David Abram introduces the new Paul Eprile translation of Jean Giono's Hill with great insights into language and storytelling, but it was a very small piece of those introductory remarks that especially caught my attention.
"It might be worth pointing out that the author did not title his novel La Colline (The Hill) but rather Colline (Hill). Given that nouns, in French, are pretty much always preceded by a definite or indefinite article, the fact that here Hill stands on its own seems significant. Indeed atop Giono's manuscript, he had written "La Colline," but then had crossed out the definite article. Perhaps the reason lies here: When we use a definite or indefinite article in front of any noun - a bear, the bear - it entails a slight distance from that being, either for classification (as one bear among many) or specification (the bear, there). But when we dispense with an article and speak of this presence as Bear, there is no distance. The object involves us totally."The Hill" determines a particular hill that we may approach or envision from a distance. Hill names a power that absorbs us, and may even, perhaps, subsume us."

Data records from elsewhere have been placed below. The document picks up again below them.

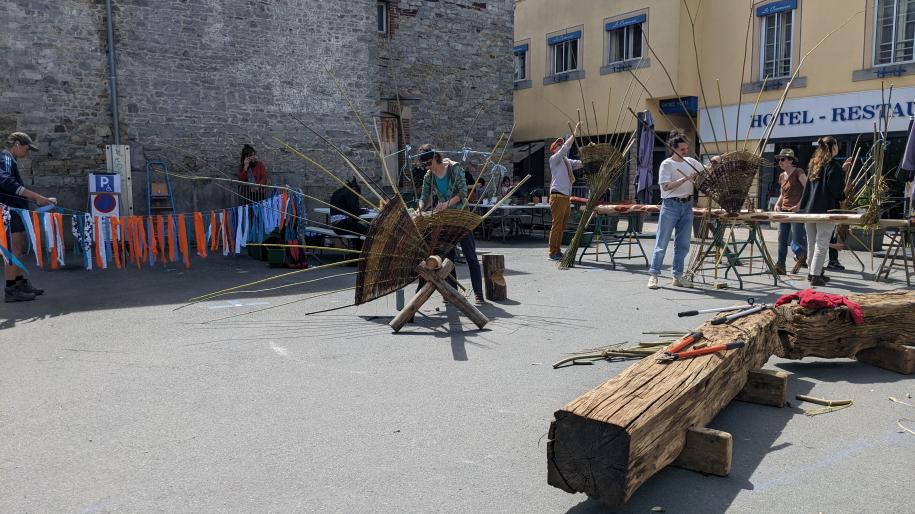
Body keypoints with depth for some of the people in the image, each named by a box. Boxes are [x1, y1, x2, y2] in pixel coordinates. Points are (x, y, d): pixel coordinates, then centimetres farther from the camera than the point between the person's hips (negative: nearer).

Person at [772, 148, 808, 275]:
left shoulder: (798, 172, -7)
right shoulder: (781, 176, 15)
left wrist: (799, 205, -21)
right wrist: (777, 204, 8)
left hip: (797, 211, -7)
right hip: (784, 211, 7)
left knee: (797, 239, -5)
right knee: (782, 239, 2)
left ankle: (802, 256, 24)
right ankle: (780, 266, 4)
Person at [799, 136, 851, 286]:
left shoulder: (815, 164, 13)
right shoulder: (833, 166, -10)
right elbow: (836, 190, -12)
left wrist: (842, 169, 25)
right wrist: (844, 195, 7)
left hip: (809, 209, 7)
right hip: (825, 210, -7)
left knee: (812, 243, 15)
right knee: (822, 244, -4)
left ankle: (812, 272, 23)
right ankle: (815, 275, -7)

The last line there came off a little over-blown to me, more of a reaction to the text itself than the linguistic difference he astutely points out, but the gist of what Abram says here also speaks to intimacy with all the weight that the word implies. It is not a hill but Hill. It has a name as we do, and invites us to consider the power of the non-human components of our world in terms other than romanticized, or to another extreme, feared or in the least desirable sense, ignored.
When we consider the first line of the novel, a description of "[f]our houses, orchids flowering up to the eaves,emerg[ing] from a dense stand of grain," our experiences as readers could easily lead us to romantic assumptions of a pastoral ideal. Yet on that very first page, the plant and animal life around these "remnants of a hamlet" are described in humanized terms - "earth's flesh folds in thick rolls," "[s]anfoin in bloom bleeds red," "a fountain murmurs," "[t]he wind hums." Blood and milk flow from all forms of life in this novel as the powers of life and death. Humanity is clearly not the master of this domain.
So four houses with just a dozen residents that live a simple life, existing off of what the land yields. They can see other communities from where they are perched, but are of considerable distance from them for practical purposes. When Janet, the old man in their small community, takes to bed after something like a stroke, he begins to speak inexplicably and threateningly about both the power he wields over what they require to survive and the parts of nature of which they have no understanding. Then suddenly, the fountain stops and the residents have to desperately search for other sources of water. And other serious challenges begin to present themselves. All the while, Janet lies in his bed, resisting requests for his help and inviting the reader to question his motivations, his origin even. This struggle between human and non-human forces expands gorgeously through the complex text that seems to command more than a mere 112 pages.
What I really want to do in order to have a deeper understanding of the text is to explore different depictions of Pan as alluded to here and otherwise. The character of Janet can be confusing because he appears a malevolent force, often one with the natural forces threatening his family and neighbors. That would lead one to believe that nature itself is a darker force than the respectful, conciliatory conception we have in a few places at novel's end. This novel was linguistically delightful and so full of interpretive possibilities that I really think it deserves a second read. Maybe soon.
I was lucky enough to read this novel in the company of Dorian of Eiger, Munch & Jungfrau, Scott of Seraillon, Meredith of Dolce Bellezza, Grant of 1st Reading, Melissa of The Bookbinder’s Daughter, and Teresa of Shelf Love.